**What the exercise asks:** Rewrite the listing with "trolley" changed to "streetcar" and everything else left as it is. Leave out the pictures.
** Opening Records for the exercise block **
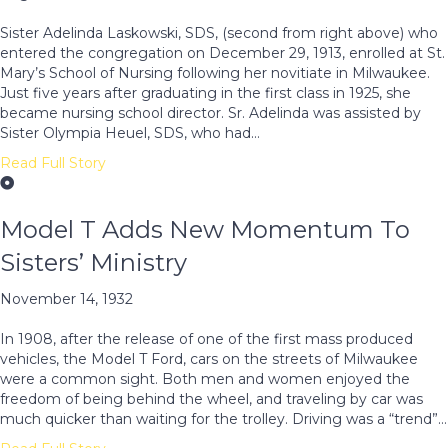
Sister Adelinda Laskowski, SDS, (second from right above) who
entered the congregation on December 29, 1913, enrolled at St.
Mary’s School of Nursing following her novitiate in Milwaukee.
Just five years after graduating in the first class in 1925, she
became nursing school director. Sr. Adelinda was assisted by
Sister Olympia Heuel, SDS, who had…
Read Full Story
Model T Adds New Momentum To
Sisters’ Ministry
November 14, 1932
In 1908, after the release of one of the first mass produced
vehicles, the Model T Ford, cars on the streets of Milwaukee
were a common sight. Both men and women enjoyed the
freedom of being behind the wheel, and traveling by car was
much quicker than waiting for the trolley. Driving was a “trend”…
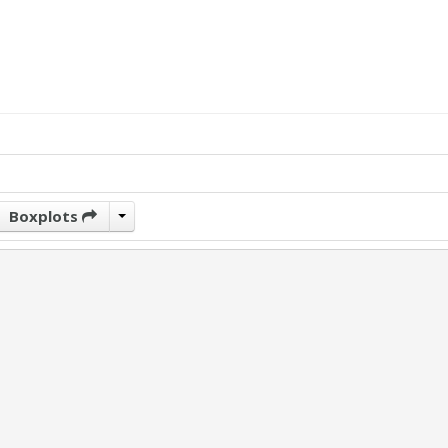
Boxplots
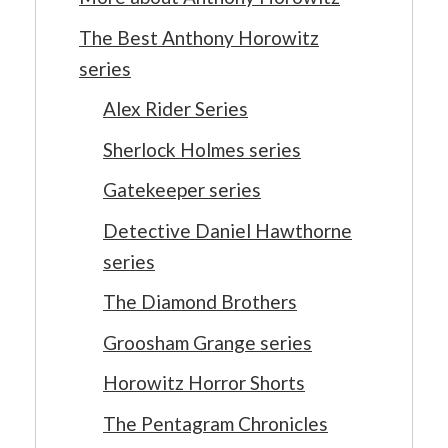
The Best Anthony Horowitz
series
Alex Rider Series
Sherlock Holmes series
Gatekeeper series
Detective Daniel Hawthorne
series
The Diamond Brothers
Groosham Grange series
Horowitz Horror Shorts
The Pentagram Chronicles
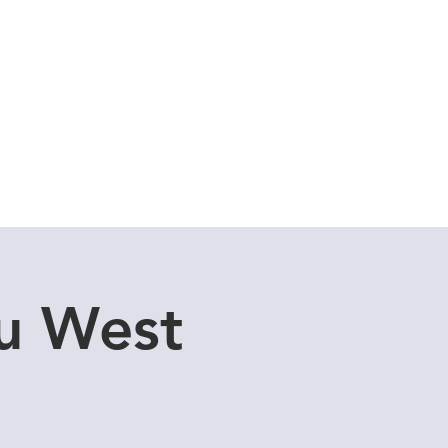
Cuddle Store
Dive Blog
u West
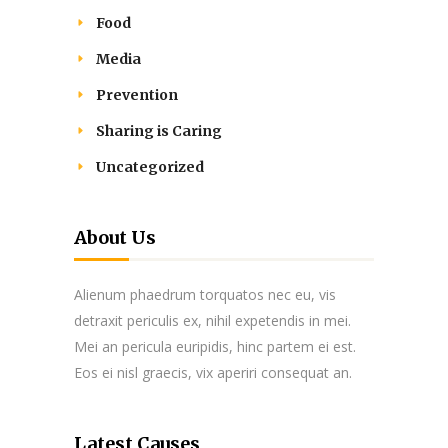
Food
Media
Prevention
Sharing is Caring
Uncategorized
About Us
Alienum phaedrum torquatos nec eu, vis
detraxit periculis ex, nihil expetendis in mei.
Mei an pericula euripidis, hinc partem ei est.
Eos ei nisl graecis, vix aperiri consequat an.
Latest Causes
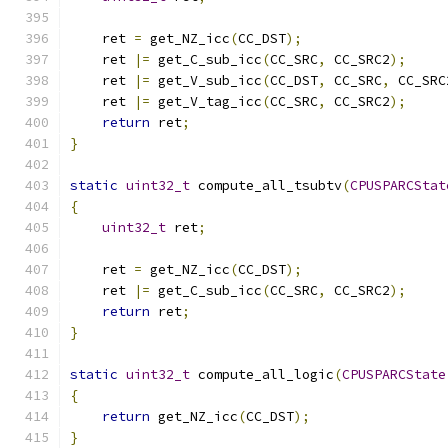
    ret 
=
 get_NZ_icc
(
CC_DST
);
    ret 
|=
 get_C_sub_icc
(
CC_SRC
,
 CC_SRC2
);
    ret 
|=
 get_V_sub_icc
(
CC_DST
,
 CC_SRC
,
 CC_SRC
    ret 
|=
 get_V_tag_icc
(
CC_SRC
,
 CC_SRC2
);
return
 ret
;
}
static
uint32_t
 compute_all_tsubtv
(
CPUSPARCStat
{
uint32_t
 ret
;
    ret 
=
 get_NZ_icc
(
CC_DST
);
    ret 
|=
 get_C_sub_icc
(
CC_SRC
,
 CC_SRC2
);
return
 ret
;
}
static
uint32_t
 compute_all_logic
(
CPUSPARCState
{
return
 get_NZ_icc
(
CC_DST
);
}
** Closing Records for the exercise block **
**Written answer:**
Sister Adelinda Laskowski, SDS, (second from right above) who
entered the congregation on December 29, 1913, enrolled at St.
Mary’s School of Nursing following her novitiate in Milwaukee.
Just five years after graduating in the first class in 1925, she
became nursing school director. Sr. Adelinda was assisted by
Sister Olympia Heuel, SDS, who had…
Read Full Story
Model T Adds New Momentum To
Sisters’ Ministry
November 14, 1932
In 1908, after the release of one of the first mass produced
vehicles, the Model T Ford, cars on the streets of Milwaukee
were a common sight. Both men and women enjoyed the
freedom of being behind the wheel, and traveling by car was
much quicker than waiting for the streetcar. Driving was a “trend”…
Boxplots
The Best Anthony Horowitz
series
Alex Rider Series
Sherlock Holmes series
Gatekeeper series
Detective Daniel Hawthorne
series
The Diamond Brothers
Groosham Grange series
Horowitz Horror Shorts
The Pentagram Chronicles
Cuddle Store
Dive Blog
u West
Food
Media
Prevention
Sharing is Caring
Uncategorized
About Us
Alienum phaedrum torquatos nec eu, vis
detraxit periculis ex, nihil expetendis in mei.
Mei an pericula euripidis, hinc partem ei est.
Eos ei nisl graecis, vix aperiri consequat an.
Latest Causes
    ret 
=
 get_NZ_icc
(
CC_DST
);
    ret 
|=
 get_C_sub_icc
(
CC_SRC
,
 CC_SRC2
);
    ret 
|=
 get_V_sub_icc
(
CC_DST
,
 CC_SRC
,
 CC_SRC
    ret 
|=
 get_V_tag_icc
(
CC_SRC
,
 CC_SRC2
);
return
 ret
;
}
static
uint32_t
 compute_all_tsubtv
(
CPUSPARCStat
{
uint32_t
 ret
;
    ret 
=
 get_NZ_icc
(
CC_DST
);
    ret 
|=
 get_C_sub_icc
(
CC_SRC
,
 CC_SRC2
);
return
 ret
;
}
static
uint32_t
 compute_all_logic
(
CPUSPARCState
{
return
 get_NZ_icc
(
CC_DST
);
}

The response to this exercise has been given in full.